▼▼▼

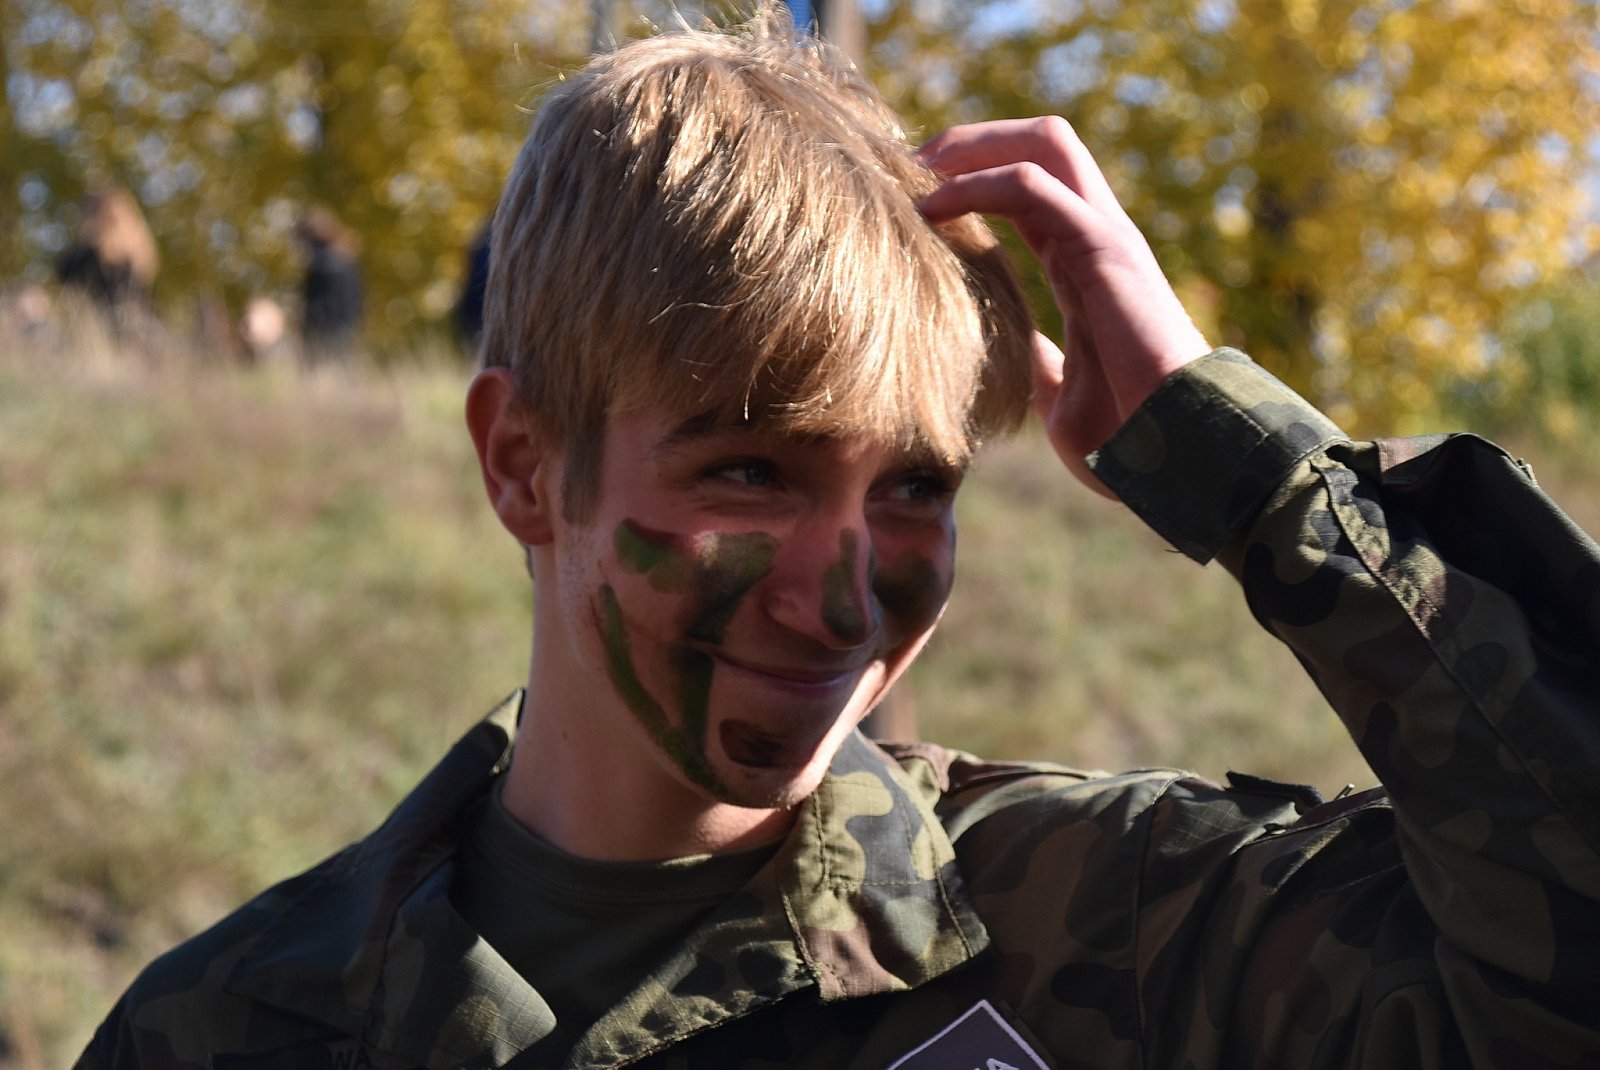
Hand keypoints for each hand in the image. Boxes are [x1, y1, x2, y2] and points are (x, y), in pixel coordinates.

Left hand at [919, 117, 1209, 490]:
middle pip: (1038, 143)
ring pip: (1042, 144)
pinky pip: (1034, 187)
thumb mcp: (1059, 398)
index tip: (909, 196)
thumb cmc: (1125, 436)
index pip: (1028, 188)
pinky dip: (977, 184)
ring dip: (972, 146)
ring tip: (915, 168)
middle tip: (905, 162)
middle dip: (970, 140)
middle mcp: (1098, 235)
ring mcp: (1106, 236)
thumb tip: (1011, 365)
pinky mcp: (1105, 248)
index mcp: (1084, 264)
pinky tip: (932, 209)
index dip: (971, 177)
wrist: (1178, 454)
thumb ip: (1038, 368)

▲▲▲

WHAT IS NEEDED :: Retype the entries above word for word, minus any images.

EXERCISE RESULT ::
Hand keypoints for each hand in the image. Boxes are [x1, y1, x2, y2] and points are (x, y), in pixel coordinates.

Left hand at [919, 117, 1209, 490]:
middle pip: (1038, 143)
ring pip: (1042, 144)
pinky pip: (1034, 187)
thumb mcp: (1059, 398)
index tip: (909, 196)
thumb cmc: (1125, 436)
index pip: (1028, 188)
pinky dip: (977, 184)
ring dip: (972, 146)
ring tip: (915, 168)
middle tip: (905, 162)
middle dip: (970, 140)
middle mcp: (1098, 235)
ring mcp: (1106, 236)
thumb tip: (1011, 365)
pinky mcp: (1105, 248)
index mcp: (1084, 264)
pinky tip: (932, 209)
index dip: (971, 177)
wrist: (1178, 454)
thumb ip: (1038, 368)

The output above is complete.